School classes signed up for 20-minute time blocks to participate as water walkers on May 9th and 10th, while teachers incorporated related learning into their classrooms.
With roughly 625 EGMS students carrying four litres each, they together carted a grand total of 2,500 litres of water. Most people who must transport water to meet their basic needs carry 20 litres each.
School Counselor Jane Osborne invited the students to “feel the weight of the jug you’re carrying and imagine what it would be like to carry five times that amount of water.”
An experiential approach to understanding basic human rights…
Osborne explained that the experiential learning approach for students at EGMS can help deepen understanding of the fact that water is a basic human right that is denied to millions.
“We turn on the tap and get running water when we want it,” Osborne reminded school classes.
She challenged the students to consider what they would not be doing if every day they had to collect and carry water to meet their basic needs.
“There would be no time for school – or play,” noted several students.
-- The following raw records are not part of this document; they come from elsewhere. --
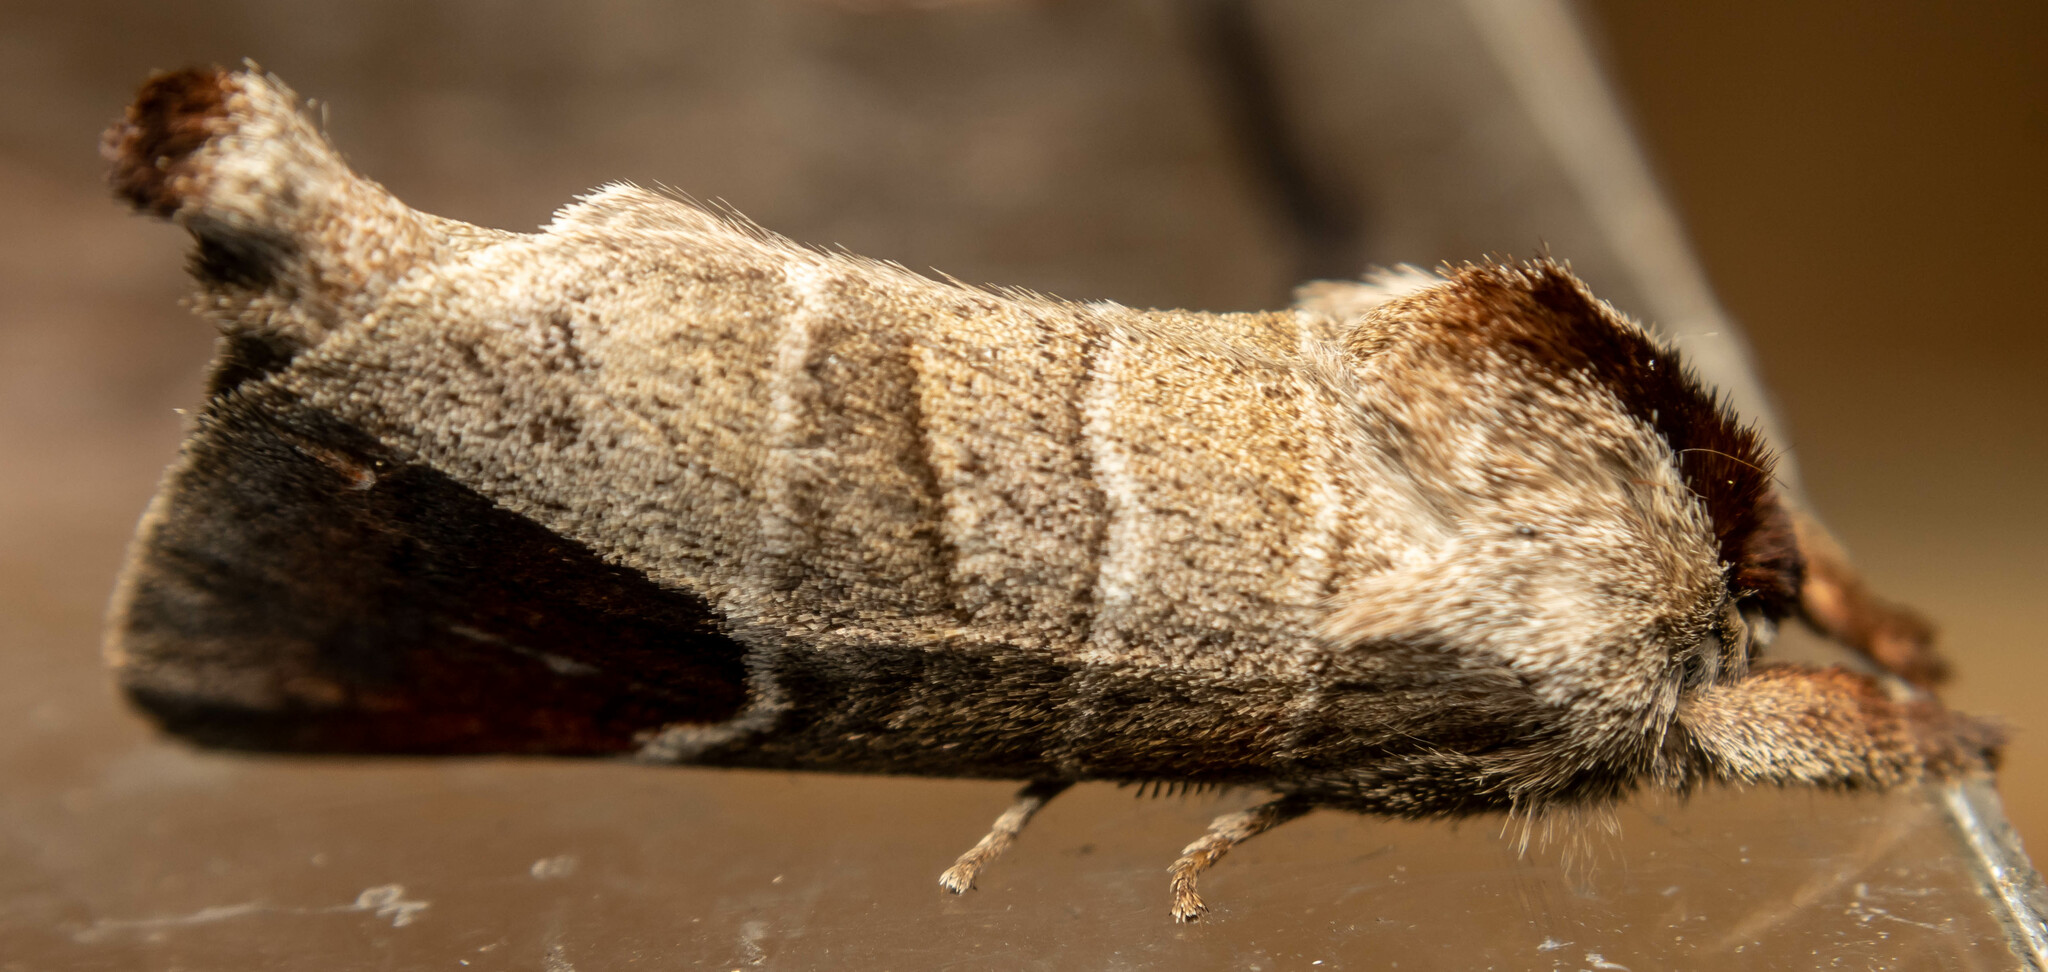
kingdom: Animalia
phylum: Arthropoda
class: Insecta
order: Lepidoptera
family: Notodontidae
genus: Clostera
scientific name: Clostera curtula
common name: Chocolate-tip
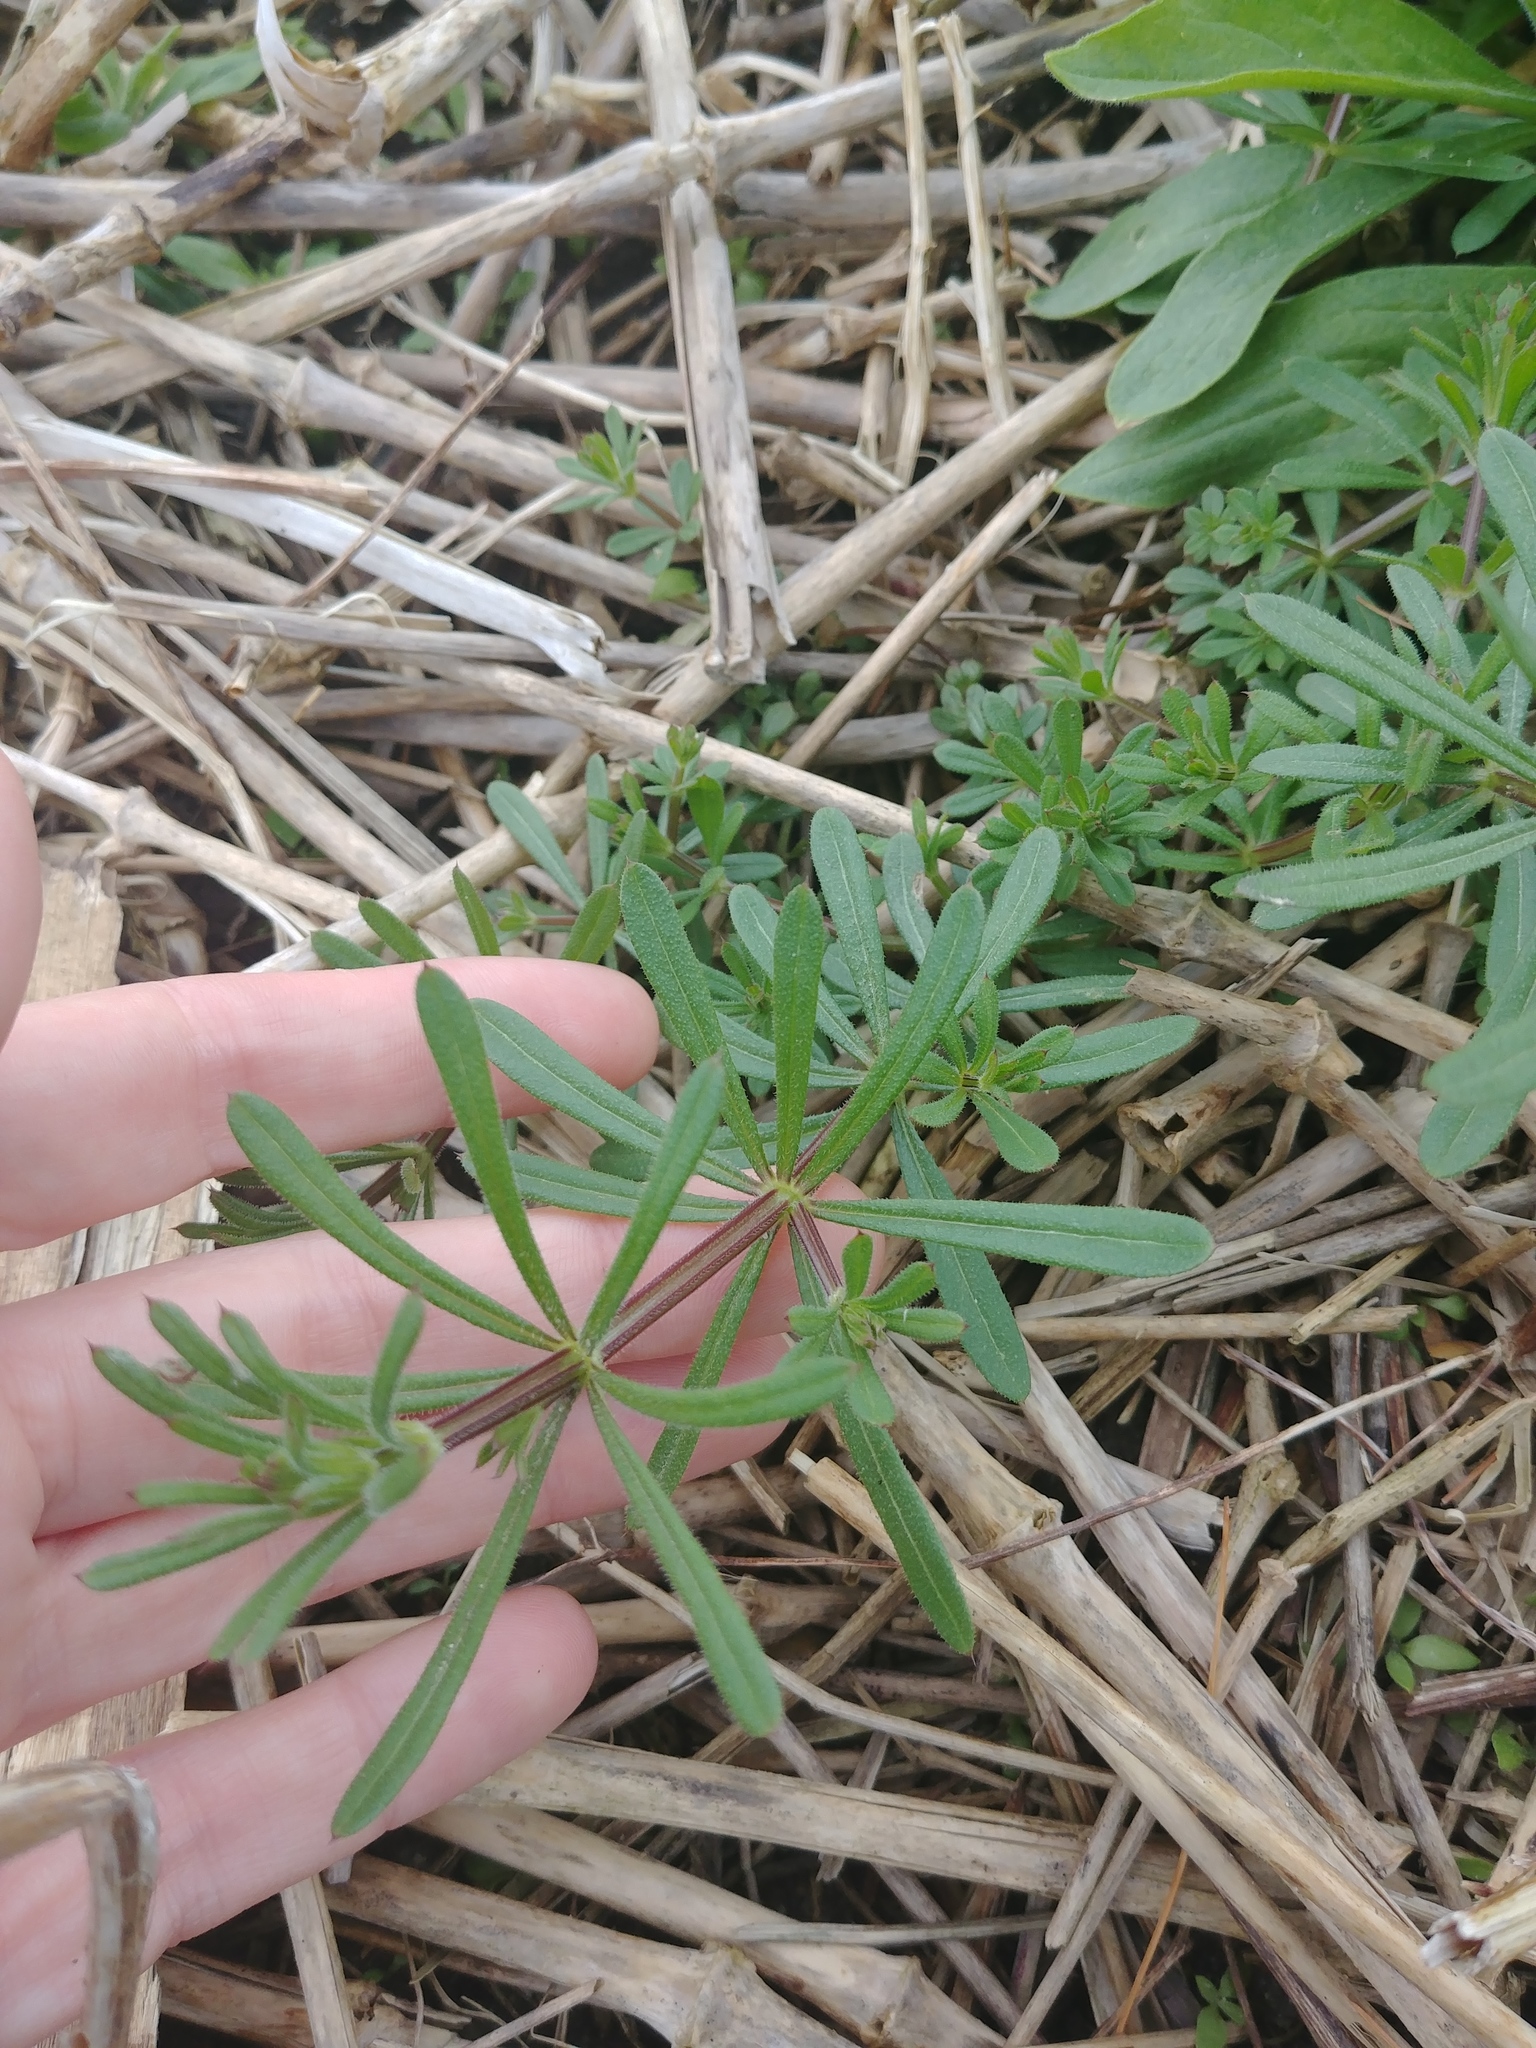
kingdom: Plantae
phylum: Tracheophyta
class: Magnoliopsida
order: Gentianales
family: Rubiaceae
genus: Galium
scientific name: Galium aparine
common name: Cleavers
For adults, the need to access water would severely limit their ability to get employment.
The leadership club wanted to do something about that.
The EGMS Water Walkers campaign as of May 16 had met their target of raising $1,000. Fundraising included donations at the school office, pledge forms for students to pick up, and the opportunity to donate online.
The WE Walk for Water campaign explains that a $25.00 donation can give one person clean water for life.
Building wells and other strategies that provide access to clean water can help families and communities break the cycle of poverty.
The charity focuses on collaboration with communities for sustainable change that provides a hand up rather than a hand out. WE Villages has provided more than one million people with access to clean water and sanitation – and EGMS students are helping do their part.